Inlet near Sydney, Nova Scotia, Canada

Sydney Harbour (Mi'kmawi'simk: L'sipuktuk) is the 10 mi Y-shaped inlet of the Atlantic, oriented southwest-northeast on the northeast shore of Cape Breton Island, Nova Scotia. At its upper reaches, the harbour forks to form two arms: the Northwest Arm and the South Arm. The South Arm is fed upstream by the Sydney River.

Sydney Harbour is the maritime hub for the Cape Breton Regional Municipality. The South Arm affords year-round, ice-free, deep-water anchorage for large ships, including cruise ships.

Before 1783, the body of water was known as Bahía de Espagnol, or Spanish Bay. It was then given its current name in honour of the Viscount Sydney. Lieutenant Governor of Cape Breton Island William Macarmick attempted in 1788 to name the harbour Prince William Henry Sound, after Prince William Henry (later King William IV), who was at the time serving in the Maritimes in command of HMS Andromeda. However, the name did not survive.

> DATASET EXCERPTS:
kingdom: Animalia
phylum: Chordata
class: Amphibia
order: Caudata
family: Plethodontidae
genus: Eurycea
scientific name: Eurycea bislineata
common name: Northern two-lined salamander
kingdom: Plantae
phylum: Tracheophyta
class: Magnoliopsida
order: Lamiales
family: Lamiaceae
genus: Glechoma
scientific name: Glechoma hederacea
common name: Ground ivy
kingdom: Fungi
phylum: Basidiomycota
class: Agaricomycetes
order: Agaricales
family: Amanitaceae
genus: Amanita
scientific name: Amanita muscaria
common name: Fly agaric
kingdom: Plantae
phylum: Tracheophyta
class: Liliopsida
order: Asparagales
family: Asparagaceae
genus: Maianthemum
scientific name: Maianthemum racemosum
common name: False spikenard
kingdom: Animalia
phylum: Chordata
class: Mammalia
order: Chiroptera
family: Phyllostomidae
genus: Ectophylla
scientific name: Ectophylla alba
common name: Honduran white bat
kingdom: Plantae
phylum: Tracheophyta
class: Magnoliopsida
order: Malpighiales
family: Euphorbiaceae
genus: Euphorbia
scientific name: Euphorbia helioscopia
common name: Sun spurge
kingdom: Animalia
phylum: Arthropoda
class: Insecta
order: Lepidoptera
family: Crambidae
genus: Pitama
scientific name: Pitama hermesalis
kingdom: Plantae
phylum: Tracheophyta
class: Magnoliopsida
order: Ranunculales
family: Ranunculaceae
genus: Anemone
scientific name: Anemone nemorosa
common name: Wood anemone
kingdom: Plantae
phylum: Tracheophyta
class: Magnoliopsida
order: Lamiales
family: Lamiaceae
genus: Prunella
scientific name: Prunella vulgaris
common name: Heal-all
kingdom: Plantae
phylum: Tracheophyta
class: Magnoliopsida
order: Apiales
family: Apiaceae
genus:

> WHAT NEEDS TO BE DONE:
Extract the passage on Sydney Harbour verbatim, between "Sydney Harbour (Mi'kmawi'simk: L'sipuktuk)" and "including cruise ships.", inclusive.

> SOLUTION FOR THIS PROBLEM:
Sydney Harbour (Mi'kmawi'simk: L'sipuktuk) is the 10 mi Y-shaped inlet of the Atlantic, oriented southwest-northeast on the northeast shore of Cape Breton Island, Nova Scotia. At its upper reaches, the harbour forks to form two arms: the Northwest Arm and the South Arm. The South Arm is fed upstream by the Sydney River.

Sydney Harbour is the maritime hub for the Cape Breton Regional Municipality. The South Arm affords year-round, ice-free, deep-water anchorage for large ships, including cruise ships.